Cette façon de procéder correspond à une politique appelée « catch and release » (attraper et relâcher) par les républicains et décriée par ces derniers, y compris Donald Trump, qui y avait mis fin.

Des républicains mécontents

PHOTO JORGE DUENES, ARCHIVES REUTERS

Des migrants venus principalement d’Amérique centrale se sont présentés à la frontière américaine le 27 février dernier vêtus de t-shirts sur lesquels on peut lire : « Biden, laissez-nous entrer », à Tijuana, au Mexique.

L’arrivée à la frontière sud de milliers de migrants venus principalement d’Amérique centrale est normale au printemps. Mais les républicains n’hésitent pas à lier l’afflux actuel aux politiques de Joe Biden. Fait inusité : certains migrants se présentent à la frontière sud vêtus de t-shirts sur lesquels on peut lire : « Biden, laissez-nous entrer ».

« Aujourd’hui, j’ai rencontré des agents frontaliers. L’an dernier, ils ont arrêté 90 000 personnes traversant illégalement la vallée du Rio Grande. Cette année, ce nombre dépasse déjà 100 000 », a tweeté le gouverneur républicain du Texas, Greg Abbott, mardi après-midi.

En soirée, sur Fox News, il a mis cette vague de migrants sur le compte du démantèlement de la politique « Rester au Mexique ». « L’administration Biden savait exactement ce qu’il se passerait si elle refusait de continuer à mettre en application les politiques qui étaient en place », a-t-il déclaré.

Plusieurs autres élus républicains ont tenu des propos semblables. « Les frontières ouvertes de Biden ont créé une crise humanitaire désespérée. Et l’administration Biden et les démocrates ne veulent pas le reconnaître », a tweeté mercredi le sénateur républicain Ted Cruz.

Les démocrates conscients de l’ampleur du défi

Tout en refusant d’utiliser le mot « crise » pour décrire la situation actuelle à la frontière sud, une haute responsable de l’administration Biden a reconnu mercredi que le message des États-Unis aux migrants d’Amérique centrale pouvait être confondant.

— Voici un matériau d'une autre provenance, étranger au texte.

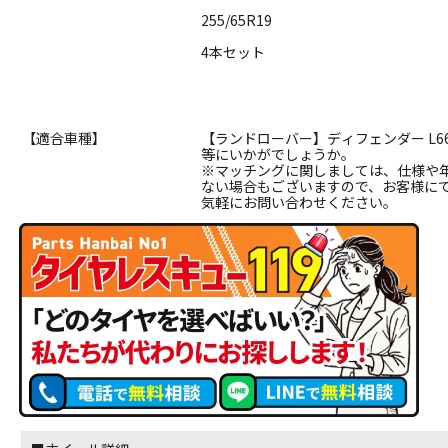
255/65R19
4本セット
【適合車種】
【ランドローバー】ディフェンダー L66
等にいかがでしょうか。
※マッチングに関しましては、仕様や
ない場合もございますので、お客様に
気軽にお問い合わせください。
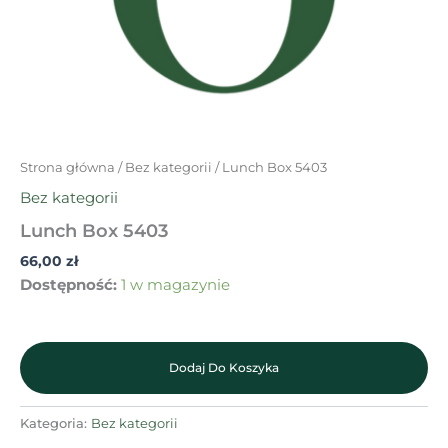
Strona główna
/
Bez kategorii
/ Lunch Box 5403
Bez kategorii
Lunch Box 5403
66,00
zł
Dostępność:
1 w magazynie
Dodaj Do Koszyka
Kategoria:
Bez kategorii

« Lorsque l’on examine la question des messages contradictoires, il est parfois difficile de transmettre à la fois l’espoir dans l’avenir et le danger qui existe maintenant », a déclaré Roberta Jacobson, coordinatrice de l’administration Biden pour la frontière sud, lors d’un point de presse à la Maison-Blanche.

En anglais et en espagnol, la diplomate américaine a ajouté que le voyage vers le nord demeurait « dangereux » au moment où l’administration s’efforce de rebâtir un système d’accueil réduit à son minimum par l’administration précédente.

« Nous tentons d’envoyer les deux messages, a-t-elle dit. Les passeurs n’en envoient qu’un. »

Et ce message consiste à dire que l’administration Biden traitera bien les migrants.

Les démocrates sont conscients que leur ambitieux projet de réforme de l’immigration n’a pas de chance de progresser tant que la situation à la frontière sud n’aura pas été maîtrisée. Cette réforme a pour but notamment d’ouvrir la voie de la naturalisation à plusieurs millions d’immigrés clandestins.